=== What you will do ===
Leave every image out, and return the rest of the data word for word.

[Stored items]
┌────────
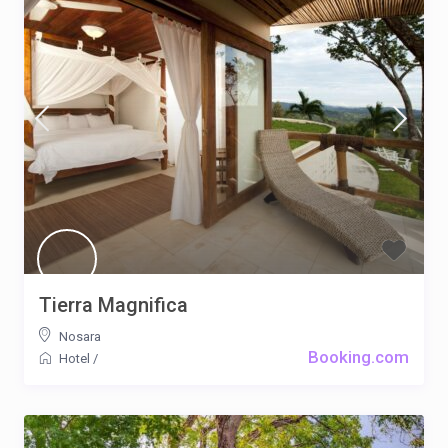
Tierra Magnifica
Nosara
Booking.com
Hotel
/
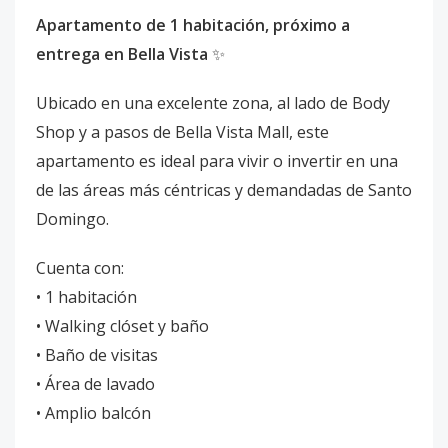
Apartamento de 1 habitación, próximo a
entrega en Bella Vista
✨
Ubicado en una excelente zona, al lado de Body
Shop y a pasos de Bella Vista Mall, este
apartamento es ideal para vivir o invertir en una
de las áreas más céntricas y demandadas de Santo
Domingo.
Cuenta con:
• 1 habitación
• Walking clóset y baño
• Baño de visitas
• Área de lavado
• Amplio balcón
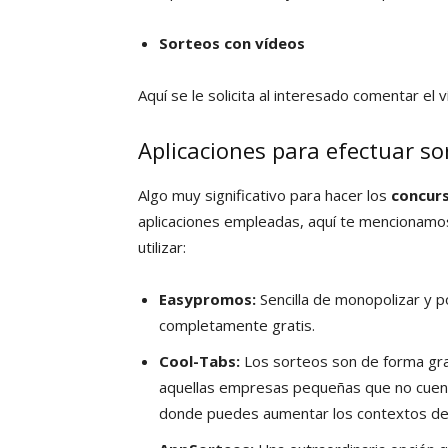
Sorteos con vídeos
Aquí se le solicita al interesado comentar e
Aplicaciones para efectuar s
Algo muy significativo para hacer los
concur
aplicaciones empleadas, aquí te mencionamo
utilizar:
Easypromos:
Sencilla de monopolizar y 
completamente gratis.
Cool-Tabs:
Los sorteos son de forma grat
aquellas empresas pequeñas que no cuent
donde puedes aumentar los contextos de l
└────────
=== Output for this task ===
Tierra Magnifica
Nosara
Booking.com
Hotel
/
Apartamento de 1 habitación, próximo a
entrega en Bella Vista
✨
Ubicado en una excelente zona, al lado de Body
Shop y a pasos de Bella Vista Mall, este
apartamento es ideal para vivir o invertir en una
de las áreas más céntricas y demandadas de Santo
Domingo.
Cuenta con:
• 1 habitación
• Walking clóset y baño
• Baño de visitas
• Área de lavado
• Amplio balcón
Sorteos con vídeos
Aquí se le solicita al interesado comentar e
Aplicaciones para efectuar s
Algo muy significativo para hacer los
concur
aplicaciones empleadas, aquí te mencionamo
utilizar:
Easypromos:
Sencilla de monopolizar y 
completamente gratis.
Cool-Tabs:
Los sorteos son de forma grat
aquellas empresas pequeñas que no cuent
donde puedes aumentar los contextos de l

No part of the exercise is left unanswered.